Gradient checkpointing + ddp = NaN

jw3126 · November 20, 2020, 7:07am

I have a model, that uses gradient checkpointing and ddp. It works fine, when I train it on a single gpu. It also works fine if I turn off checkpointing. However with multiple GPUs loss initially looks innocent, but then suddenly becomes NaN:

	checkpointing	no checkpointing
gpus = 1	works	works
gpus = 4	fails	works

The only part of the model that uses checkpointing is:

class MergeLayer(nn.Module):
        ...

    def apply_forward(self, inputs):
        x = torch.cat(inputs, 1)
        assert x.size(1) == self.in_channels
        x = F.leaky_relu(x)
        x = self.conv(x)
        x = F.leaky_relu(x)
        assert x.size(1) == self.out_channels
        return x

    def _apply_forward_splat(self, *inputs):
        # checkpointing does not like to consume list
        return self.apply_forward(inputs)

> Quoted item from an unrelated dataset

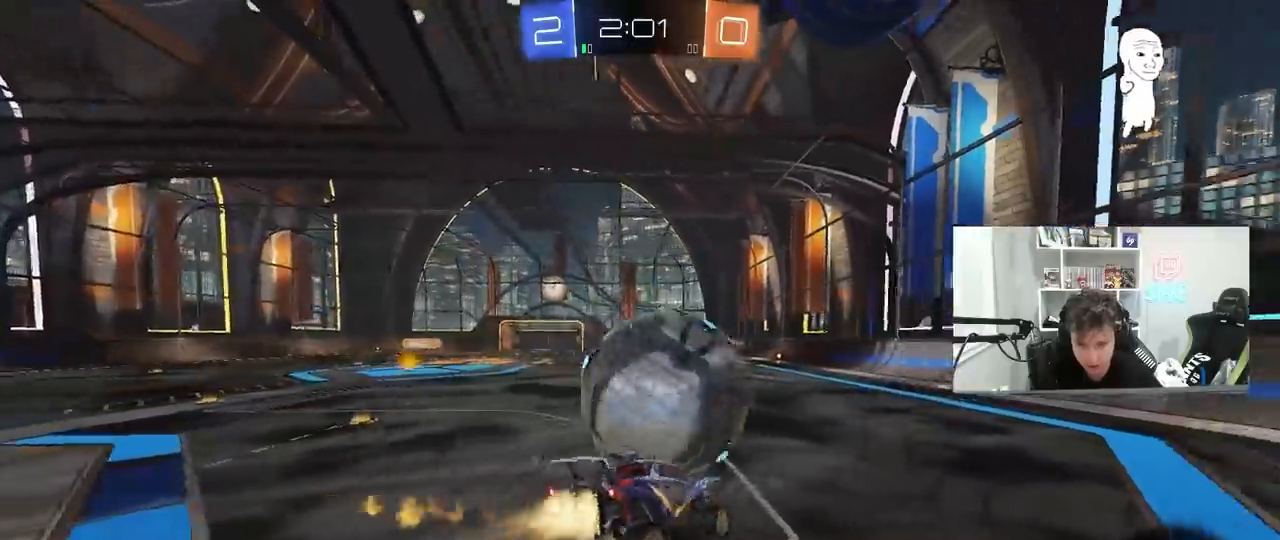
{"keys": ["d", "w"], "mouse": ["left"], "mouse_move": "still", "events": [[183, "d", "up"], [233, "a", "down"], [233, "mouse_left", "up"], [333, "a", "up"], [333, "d", "down"], [333, "mouse_left", "down"], [333, "w", "down"]]}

    def forward(self, inputs):
        assert total_channels(inputs) == self.in_channels
        if self.save_memory and any_requires_grad(inputs):
            x = checkpoint(self._apply_forward_splat, *inputs)
        else:
            x = self.apply_forward(inputs)
        assert x.size(1) == self.out_channels
        return x

Any ideas?

jirka · November 20, 2020, 11:27am

Hi, I am quite suspicious of what the checkpoint(...) does, mind share a full example to reproduce? Eventually, maybe open an issue on PL and link it here…

jw3126 · November 20, 2020, 11:30am

I will try to reduce the example and then post it.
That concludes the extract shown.